Multi-stage evaporation comes from the chemical industry where water or solvent must be removed in order to concentrate a product in solution. The evaporated liquid in the chemical industry is usually not the product, except for cases where the solvent is recovered from a certain reaction. The evaporation process consumes a great deal of energy. The need to save energy was the basis for the development of this multi-stage process, whereby more equipment (investment) is required in order to reduce the overall amount and cost of energy consumed. In most cases, the process involves 2-4 stages, sometimes called effects, and has been used for more than a century for solution concentration, crystallization, solution purification, etc. Since 1950, it has been used for seawater desalination, yet in the water industry it requires between 2-16 stages. Multi-Effect Distillation (MED) is more energy efficient than other evaporation techniques, including the Multi-Stage Flash system. It is also considered to be more sophisticated. A low-temperature source of energy is used in most cases to feed the process.

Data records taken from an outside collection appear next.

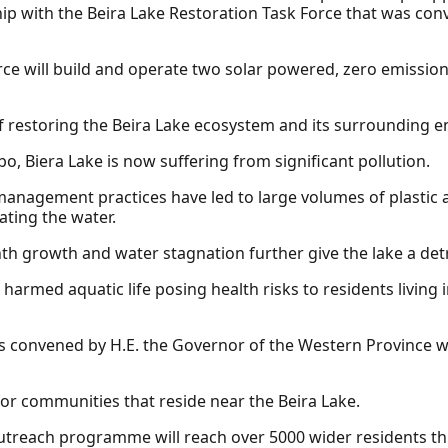
hip with the Beira Lake Restoration Task Force that was co
ce will build and operate two solar powered, zero emission
of restoring the Beira Lake ecosystem and its surrounding 
, Biera Lake is now suffering from significant pollution.
management practices have led to large volumes of plastic 
ating the water.
th growth and water stagnation further give the lake a de
harmed aquatic life posing health risks to residents living 
s convened by H.E. the Governor of the Western Province wi
for communities that reside near the Beira Lake.
outreach programme will reach over 5000 wider residents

In most industrial cases, this is spent steam at a slightly elevated pressure exiting from a steam-operated power station, a source of heat that is available in refineries, or any low-level steam or hot fluid from other sources.

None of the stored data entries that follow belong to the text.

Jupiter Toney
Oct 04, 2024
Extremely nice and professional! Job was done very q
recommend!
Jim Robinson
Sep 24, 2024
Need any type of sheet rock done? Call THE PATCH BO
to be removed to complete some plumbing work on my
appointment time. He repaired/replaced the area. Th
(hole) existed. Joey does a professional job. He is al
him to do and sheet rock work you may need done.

The schematic of a horizontal tube Multi-Effect MED unit is presented below:

The steam enters the plant and is used to evaporate heated seawater. The secondary vapor produced is used to generate tertiary steam at a lower pressure. This operation is repeated along the plant from stage to stage. The primary steam condensate is returned to the boiler of the power station since it is of extremely high quality that is needed for turbine steam production. The MED technique is based on double-film heat transfer. Latent steam heat is transferred at each stage by steam condensation through the heat transfer surfaces to the evaporated falling film of seawater. The process is repeated up to 16 times or more in existing plants between the upper possible temperature and the lower possible cooling water, which depends onseawater temperature used for cooling the water. The product water is the condensate that accumulates from stage to stage. A vacuum pump/compressor is used to maintain the gradual pressure gradient inside the vessel by removing the accumulated noncondensable gases together with the remaining water vapor after the final condensation stage. The pressure gradient along the MED effects is dictated by the saturation pressure of the feed stream and the saturation pressure of the condensing steam exiting the last stage and is condensed by cooling with seawater. Typical pressure gradients of 5-50 kPa across the system (less than 5 kPa/stage) are typical.

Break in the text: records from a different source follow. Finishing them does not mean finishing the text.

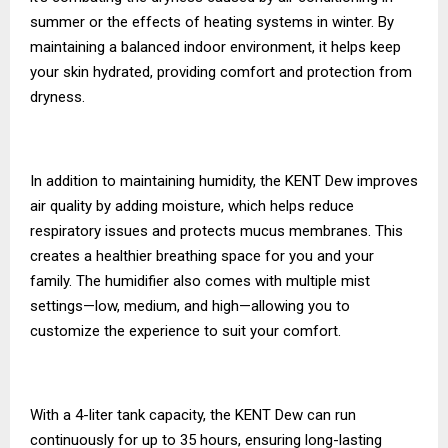
summer or the effects of heating systems in winter. By
maintaining a balanced indoor environment, it helps keep
your skin hydrated, providing comfort and protection from
dryness.
In addition to maintaining humidity, the KENT Dew improves
air quality by adding moisture, which helps reduce
respiratory issues and protects mucus membranes. This
creates a healthier breathing space for you and your
family. The humidifier also comes with multiple mist
settings—low, medium, and high—allowing you to
customize the experience to suit your comfort.
With a 4-liter tank capacity, the KENT Dew can run
continuously for up to 35 hours, ensuring long-lasting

Steam condensation inside horizontal tubes and seawater evaporation on the outer side is the heart of one of the most common MED processes. Seawater is allowed to fall down a tube bundle. Heat transfer on both sides of the heat transfer area is considered highly efficient due to the low resistance of the thin falling films, which allows efficient operation with a low temperature difference across the tube walls. The low temperature difference is limited by the increasing boiling point elevation due to the increase in salt concentration while evaporating part of the water. It is also limited since at too high fluxes, the film starts to boil, nucleating bubbles, causing dry spots that may lead to salt precipitation. This, of course, should be avoided. The low temperature difference across the heat transfer surfaces allows designing a large number of effects between the steam temperature at the first stage and the temperature of the cooling seawater at the other side.